For this exercise, transcribe all of the entries exactly.

[Source data]
┌────────
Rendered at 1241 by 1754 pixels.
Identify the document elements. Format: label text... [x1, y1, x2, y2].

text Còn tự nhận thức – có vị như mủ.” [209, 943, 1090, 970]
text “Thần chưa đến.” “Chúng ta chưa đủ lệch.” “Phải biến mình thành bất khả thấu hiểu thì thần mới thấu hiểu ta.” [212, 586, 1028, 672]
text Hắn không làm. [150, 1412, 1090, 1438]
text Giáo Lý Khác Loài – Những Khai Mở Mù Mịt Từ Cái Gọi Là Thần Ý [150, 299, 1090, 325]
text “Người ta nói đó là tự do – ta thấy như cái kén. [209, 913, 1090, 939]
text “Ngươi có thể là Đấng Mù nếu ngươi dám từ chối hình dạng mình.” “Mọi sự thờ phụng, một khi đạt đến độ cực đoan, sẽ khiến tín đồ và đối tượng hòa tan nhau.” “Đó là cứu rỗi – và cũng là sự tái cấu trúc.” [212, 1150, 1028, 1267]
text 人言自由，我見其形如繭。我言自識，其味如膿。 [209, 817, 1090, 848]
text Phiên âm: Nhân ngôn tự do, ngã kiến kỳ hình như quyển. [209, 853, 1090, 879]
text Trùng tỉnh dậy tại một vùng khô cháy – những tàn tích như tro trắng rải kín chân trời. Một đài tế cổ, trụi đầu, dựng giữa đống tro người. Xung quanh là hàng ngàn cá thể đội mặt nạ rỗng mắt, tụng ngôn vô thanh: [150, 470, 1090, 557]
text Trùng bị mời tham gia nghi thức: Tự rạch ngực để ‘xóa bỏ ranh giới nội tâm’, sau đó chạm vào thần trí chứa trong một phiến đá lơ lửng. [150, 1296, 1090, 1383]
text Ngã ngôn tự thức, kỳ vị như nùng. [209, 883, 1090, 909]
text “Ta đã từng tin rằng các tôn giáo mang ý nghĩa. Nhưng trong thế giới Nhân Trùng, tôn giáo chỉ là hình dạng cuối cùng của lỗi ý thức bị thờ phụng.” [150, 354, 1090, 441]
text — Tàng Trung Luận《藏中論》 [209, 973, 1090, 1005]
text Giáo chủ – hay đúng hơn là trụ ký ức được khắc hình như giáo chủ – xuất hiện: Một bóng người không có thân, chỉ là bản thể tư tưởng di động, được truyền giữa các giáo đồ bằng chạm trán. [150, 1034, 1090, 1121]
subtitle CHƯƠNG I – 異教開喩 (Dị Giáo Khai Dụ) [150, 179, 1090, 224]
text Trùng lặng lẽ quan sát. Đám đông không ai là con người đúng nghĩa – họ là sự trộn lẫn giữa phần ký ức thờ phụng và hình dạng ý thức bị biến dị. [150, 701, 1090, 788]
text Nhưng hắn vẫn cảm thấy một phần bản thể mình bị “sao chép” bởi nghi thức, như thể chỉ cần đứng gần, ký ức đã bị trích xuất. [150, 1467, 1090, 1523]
└────────
• Reply to the exercise:
Rendered at 1241 by 1754 pixels.
Identify the document elements. Format: label text... [x1, y1, x2, y2].

text Còn tự nhận thức – có vị như mủ.” [209, 943, 1090, 970]
text “Thần chưa đến.” “Chúng ta chưa đủ lệch.” “Phải biến mình thành bất khả thấu hiểu thì thần mới thấu hiểu ta.” [212, 586, 1028, 672]
text Hắn không làm. [150, 1412, 1090, 1438]
text Giáo Lý Khác Loài – Những Khai Mở Mù Mịt Từ Cái Gọi Là Thần Ý [150, 299, 1090, 325]
text “Người ta nói đó là tự do – ta thấy như cái kén. [209, 913, 1090, 939]
text “Ngươi có thể là Đấng Mù nếu ngươi dám từ chối hình dạng mình.” “Mọi sự thờ phụng, một khi đạt đến độ cực đoan, sẽ khiến tín đồ và đối tượng hòa tan nhau.” “Đó là cứu rỗi – và cũng là sự tái cấu trúc.” [212, 1150, 1028, 1267]
text 人言自由，我見其形如繭。我言自識，其味如膿。 [209, 817, 1090, 848]
text Phiên âm: Nhân ngôn tự do, ngã kiến kỳ hình như quyển. [209, 853, 1090, 879]
text Trùng tỉnh dậy tại một vùng khô cháy – những tàn tích như tro trắng rải kín chân trời. Một đài tế cổ, trụi đầu, dựng giữa đống tro người. Xung quanh là hàng ngàn cá thể đội mặt nạ rỗng mắt, tụng ngôn vô thanh: [150, 470, 1090, 557]
text Trùng bị mời tham gia nghi thức: Tự rạch ngực để ‘xóa bỏ ranh giới nội tâm’, sau đó chạm vào thần trí chứa trong một phiến đá lơ lửng. [150, 1296, 1090, 1383]
text Ngã ngôn tự thức, kỳ vị như nùng. [209, 883, 1090, 909]
text “Ta đã từng tin rằng các tôn giáo mang ý nghĩa. Nhưng trong thế giới Nhân Trùng, tôn giáo chỉ là hình dạng cuối cùng của lỗi ý thức bị thờ phụng.” [150, 354, 1090, 441]
text — Tàng Trung Luận《藏中論》 [209, 973, 1090, 1005]
text Giáo chủ – hay đúng hơn là trụ ký ức được khắc hình như giáo chủ – xuất hiện: Một bóng người không có thân, chỉ là bản thể tư tưởng di động, được truyền giữa các giáo đồ bằng chạm trán. [150, 1034, 1090, 1121]
subtitle CHƯƠNG I – 異教開喩 (Dị Giáo Khai Dụ) [150, 179, 1090, 224]
text Trùng lặng lẽ quan sát. Đám đông không ai là con người đúng nghĩa – họ là sự trộn lẫn giữa phần ký ức thờ phụng và hình dạng ý thức bị biến dị. [150, 701, 1090, 788]
text Nhưng hắn vẫn cảm thấy một phần bản thể mình bị “sao chép” bởi nghi thức, như thể chỉ cần đứng gần, ký ức đã bị trích xuất. [150, 1467, 1090, 1523]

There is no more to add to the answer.